You do not have to build this from scratch. There are ready-made tools and patterns you can use in your CI/CD pipeline to make sure sourcemaps are never accidentally shipped.

For example, you can add a step to your build process that scans for .map files containing sourcesContent, using a simple shell script like grep -rl 'sourcesContent' dist/*.map or find dist -name '*.map' -exec grep -l 'sourcesContent' {} +.

There are also Node.js scripts and community tools like sourcemap-validator and check-source-maps that can be plugged into your workflow.

Popular CI systems like GitHub Actions or GitLab CI can be configured to fail the pipeline if any .map files are present in the final artifact.

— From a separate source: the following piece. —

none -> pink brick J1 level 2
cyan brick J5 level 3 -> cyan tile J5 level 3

Some static analysis tools and monitoring providers offer plugins that specifically flag public sourcemaps during deployment.

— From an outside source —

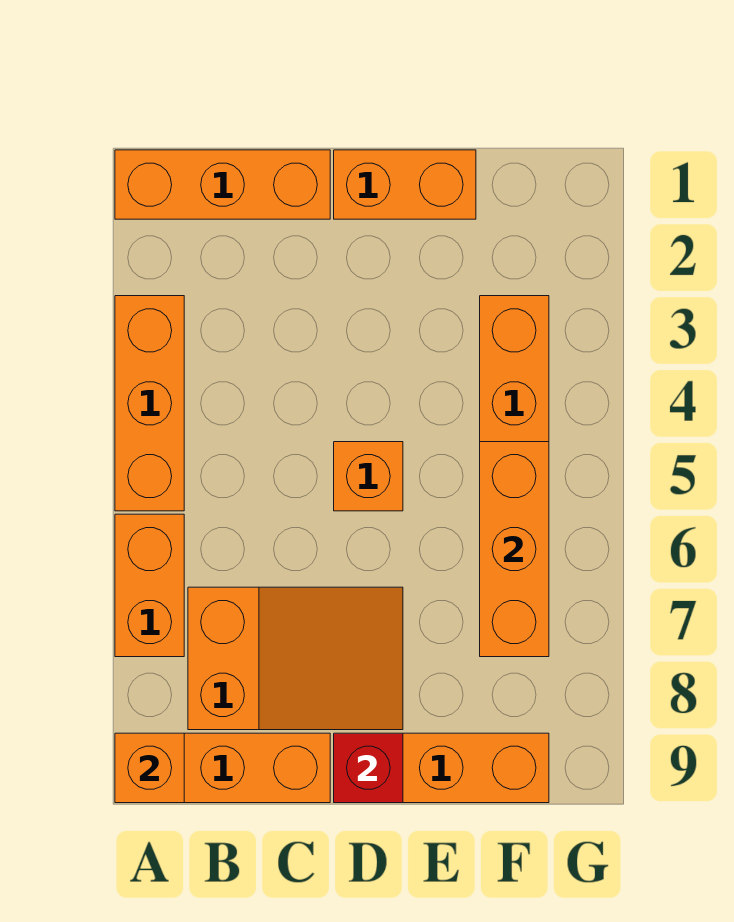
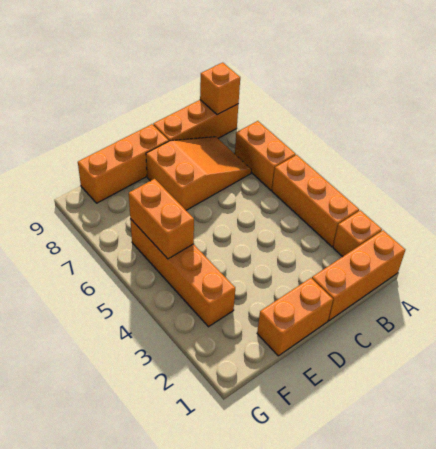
orange slope B7:D8 level 1 top B -> orange slope B7:D8 level 1 top D
orange brick D5 level 1 -> orange brick A2 level 1
red brick D9 level 2 -> none
orange brick F5:F7 level 2 -> orange brick F5:F6 level 2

Adding even a basic script to your predeploy or postbuild step to block unwanted sourcemaps goes a long way toward making this catch repeatable and impossible to forget.

Here is an example of a script scripts/check-sourcemaps.mjs

// scripts/check-sourcemaps.mjs
// Fails the build if any .map in the output directory inlines original
// source via `sourcesContent`. A map without it leaks paths but not code,
// so we let those pass; set ALLOW_EMPTY_MAPS to false to block all maps.

import { readFileSync } from "node:fs";
import { glob } from "node:fs/promises";

const OUTPUT_DIR = process.argv[2] ?? "dist";
const ALLOW_EMPTY_MAPS = true;

const offenders = [];

for await (const file of glob(`${OUTPUT_DIR}/**/*.map`)) {
  let map;
  try {
    map = JSON.parse(readFileSync(file, "utf8"));
  } catch {
    offenders.push({ file, reason: "unparseable .map file" });
    continue;
  }

  const hasInlinedSource =
    Array.isArray(map.sourcesContent) &&
    map.sourcesContent.some((c) => typeof c === "string" && c.length > 0);

  if (hasInlinedSource) {
    offenders.push({ file, reason: "contains sourcesContent (original code)" });
  } else if (!ALLOW_EMPTY_MAPS) {
    offenders.push({ file, reason: "source map present" });
  }
}

if (offenders.length > 0) {
  console.error(`\n✖ Source map check failed in "${OUTPUT_DIR}":\n`);
  for (const { file, reason } of offenders) {
    console.error(`  ${file}\n    -> ${reason}`);
  }
  console.error(
    `\n${offenders.length} file(s) would ship your source. ` +
      `Disable production source maps or strip them before deploy.\n`
  );
  process.exit(1);
}

console.log(`✓ No source-leaking maps found in "${OUTPUT_DIR}".`);

Wire it into package.json so it runs after every build:

{
  "scripts": {
    "build": "vite build",
    "postbuild": "node scripts/check-sourcemaps.mjs dist"
  }
}

And the GitHub Actions step:

# .github/workflows/deploy.yml
name: build
on: [push, pull_request]

jobs:
  build:
    runs-on: ubuntu-latest
    steps:
      - uses: actions/checkout@v4
      - uses: actions/setup-node@v4
        with:
          node-version: 22
      - run: npm ci
      - run: npm run build        # postbuild runs the check automatically
      # Or call it as its own step if you prefer it explicit:
      # - run: node scripts/check-sourcemaps.mjs dist

Three things worth knowing before you ship it:

  • node:fs/promises glob needs Node 22+. On older runners, swap it for the glob npm package (import { glob } from “glob”) or a find dist -name ‘*.map’ shell step.
  • The default allows maps with no sourcesContent because the safe error-tracking setup (build with hidden maps, upload them to Sentry, strip from deploy) produces exactly those. If your policy is “no .map reaches the artifact at all,” switch ALLOW_EMPTY_MAPS to false.
  • Point it at the right directory. Next.js outputs to .next (and serves browser maps under _next/static/), so you’d call it with .next rather than dist.

Thats it! Automate the check once, and it catches every slip after that.